We want to remind you that Required Minimum Distributions (RMDs) are required in 2021. A retirement plan* account owner must normally begin taking an RMD annually starting the year he or she reaches 70 ½ or 72, depending on their birthdate and maybe the year they retire. The CARES Act waived RMDs during 2020 so seniors and retirees, including beneficiaries with inherited accounts, were not required to take money out of IRAs and workplace retirement plans. Make sure you know if your 2021 estimated tax payments will cover the taxes due on your 2021 RMD, or if you will owe tax in April 2022 for this income.

The SECURE Act changed the age when individuals must begin taking withdrawals from their retirement accounts.

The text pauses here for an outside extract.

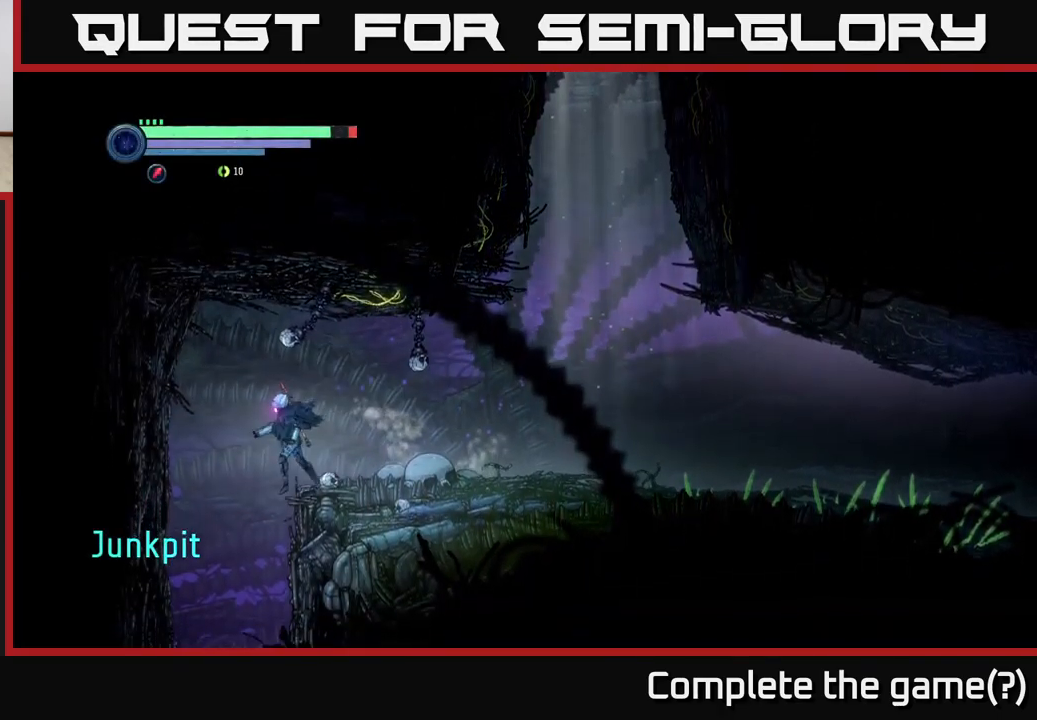
{"buttons": [], "left_stick": "center", "right_stick": "center", "events": [[183, "left_stick", "center"]]}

Someone born on or before June 30, 1949, was required to start getting RMDs for the year they reached the age of 70½. However, under the SECURE Act, if a person's 70th birthday is July 1, 2019, or later, they do not have to take their first RMD until the year they reach age 72.

* Retirement plans requiring RMDs include traditional, Simplified Employee Pension Plan (SEP) and Savings Incentive Match Plan for Employees (SIMPLE) Individual Retirement Accounts; 401(k), 403(b), 457(b), profit sharing and other defined contribution plans.

Is 2021 the first year you are required to take an RMD?

Individuals who did not reach age 70 ½ in 2019 and will reach age 72 in 2021 will have their first RMD due by April 1, 2022, and their second RMD due by Dec. 31, 2022. To avoid having both amounts included in income for the same year, the individual can make the first withdrawal by Dec. 31, 2021, instead of waiting until April 1, 2022. After the first year, all RMDs must be made by Dec. 31.

If you do not know how much your RMD is for 2021, please contact your IRA account Trustee. Not taking a required distribution, or not withdrawing enough, could mean a 50% excise tax on the amount not distributed.

Qualified Charitable Distributions (QCDs)

A Qualified Charitable Distribution (QCD) is a tax benefit that allows some owners of individual retirement accounts (IRA’s) to make charitable contributions by transferring IRA funds directly to qualifying charities. The IRA funds that go to the charity are excluded from income, which provides a better tax benefit than an itemized deduction because the QCD reduces adjusted gross income, or AGI.

If you are planning on making charitable contributions and are required to take an RMD, a QCD is the way to go. However, QCD’s have their limits. They are only available to IRA owners and IRA beneficiaries who are 70-1/2 or older, and they are limited to $100,000 per person per year (not per IRA account).